Figure 11: Point cloud samples for each species, with associated predicted probability from each model

Why This Matters for Forest Inventories

This approach reduces the need for manual interpretation and enables tree-level species mapping over large forested areas. By using data that are already commonly collected for forest inventories, the method is well suited for operational use. It demonstrates how deep learning can be used for enhanced forest inventories by adding detailed species information in a scalable and automated way.

Key Take-Home Messages

ALS can support individual tree species mapping at large scales using deep learning
Automated workflows are critical for making deep learning practical in forestry
Combining raw 3D data with simple summary metrics improves prediction performance
Dual-stream deep learning provides a simple and effective way to combine different types of ALS-based forest information.

How Can Deep Learning Change EFI Workflows?
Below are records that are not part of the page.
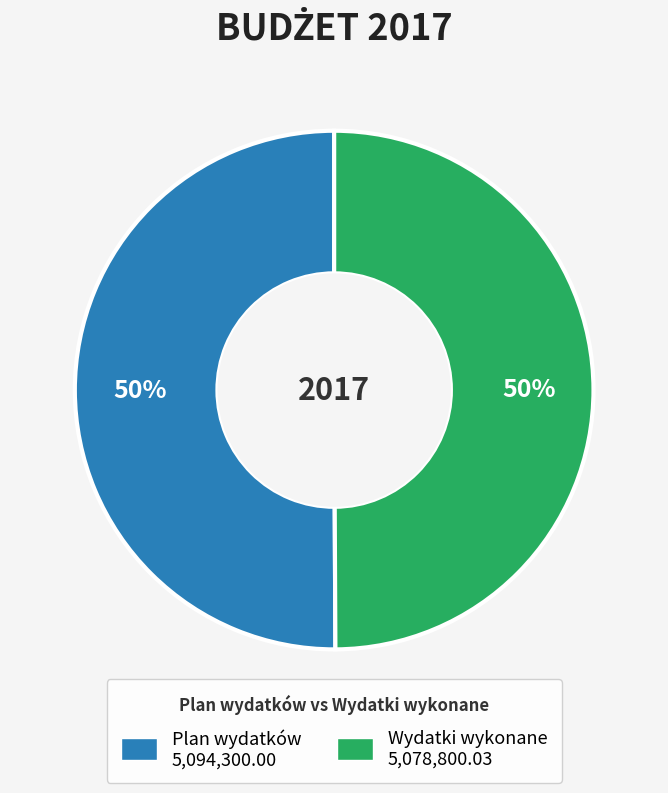

To the nearest percent, what is the average slice percentage?

50%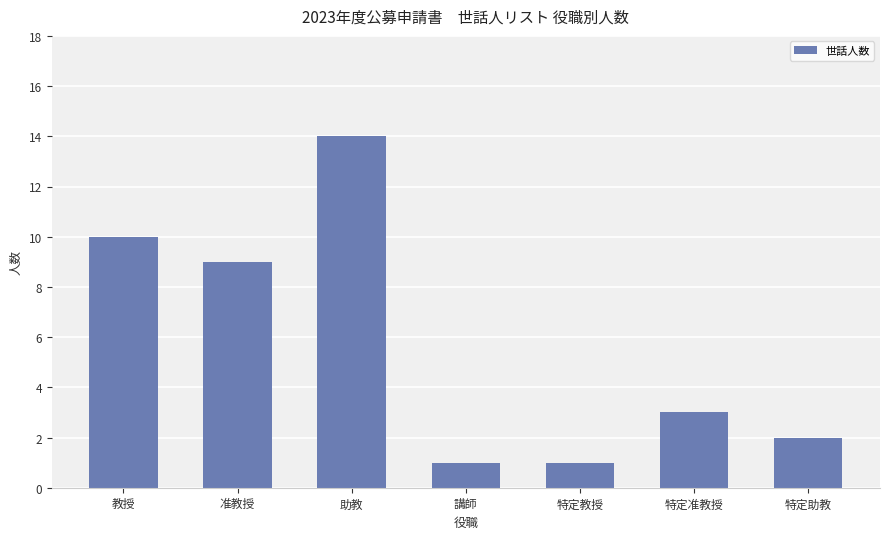

What is the change in value from 特定教授 to 特定准教授?

+2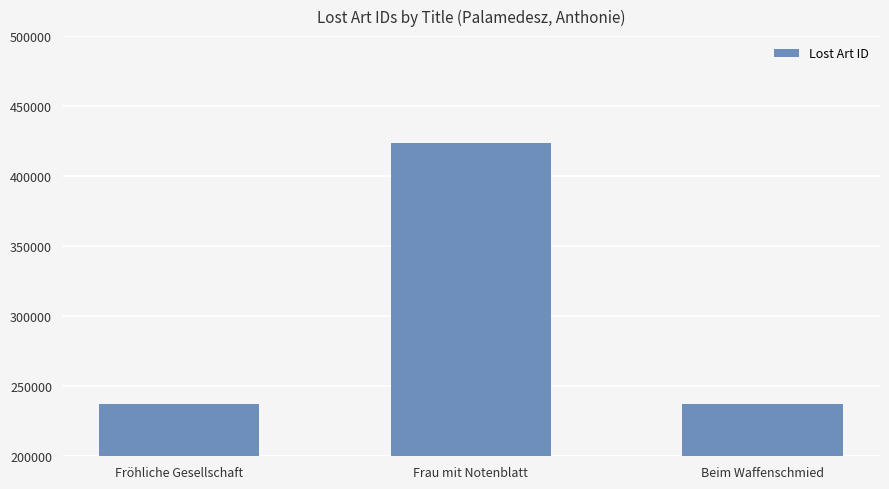

What is the sum of the values at Beim Waffenschmied and Frau mit Notenblatt?

661050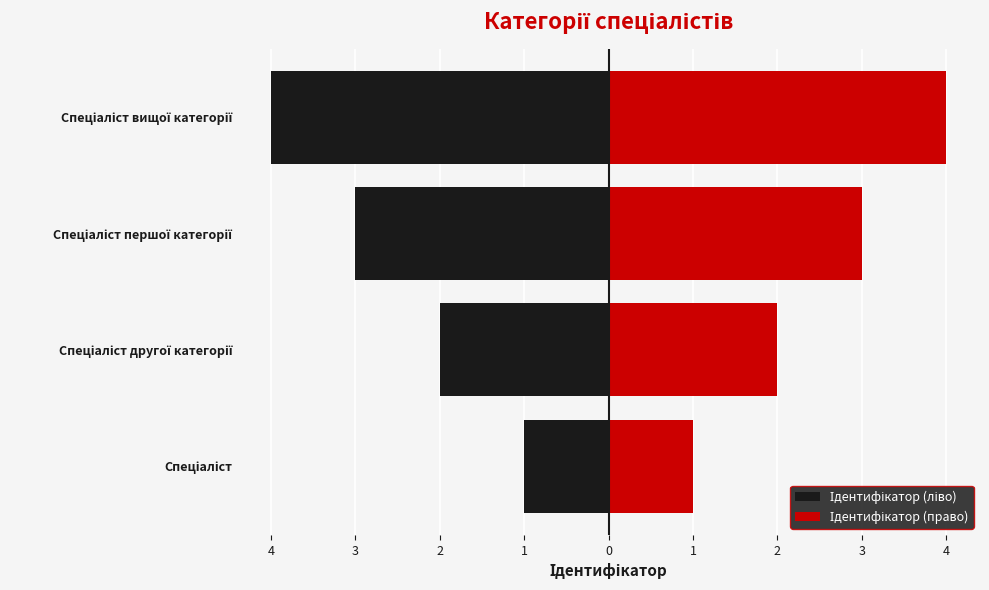

True or false: Ідентифікатор (право) has a value of 2 at Спеціаліст другої категорії.

True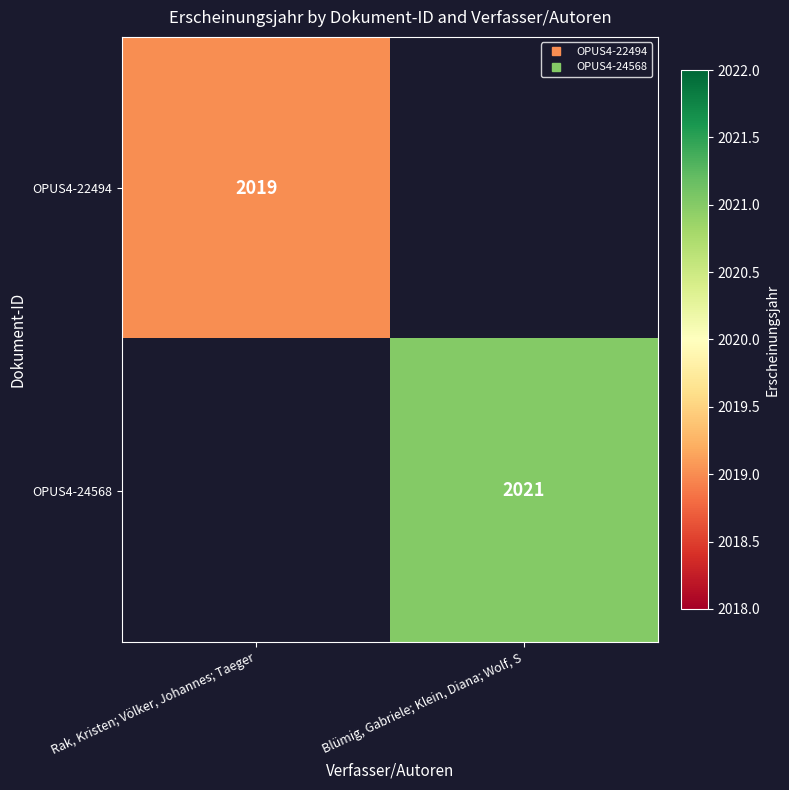

How many categories are shown in the chart?

2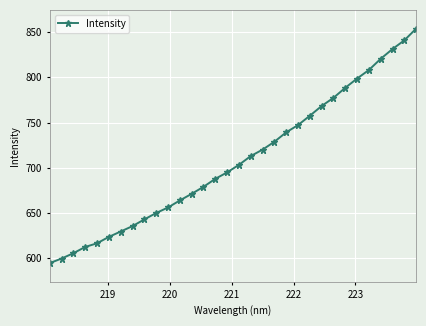

Count the number of values greater than 703.

16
Existing research across many EFI modelling objectives (e.g., species classification, individual tree segmentation, biomass regression, etc.) has demonstrated that deep neural networks (DNNs) operating directly on point cloud data often outperform conventional modelling approaches (e.g., random forest) that rely on LiDAR metrics. These performance gains are promising and may signal a shift towards greater use of deep learning workflows when developing EFIs. With further research involving benchmarking and model development, we may see improvements offered by DNNs for EFIs across Canada. However, it remains critical to weigh performance gains against model complexity and computational demands when considering the operational use of deep learning for EFIs.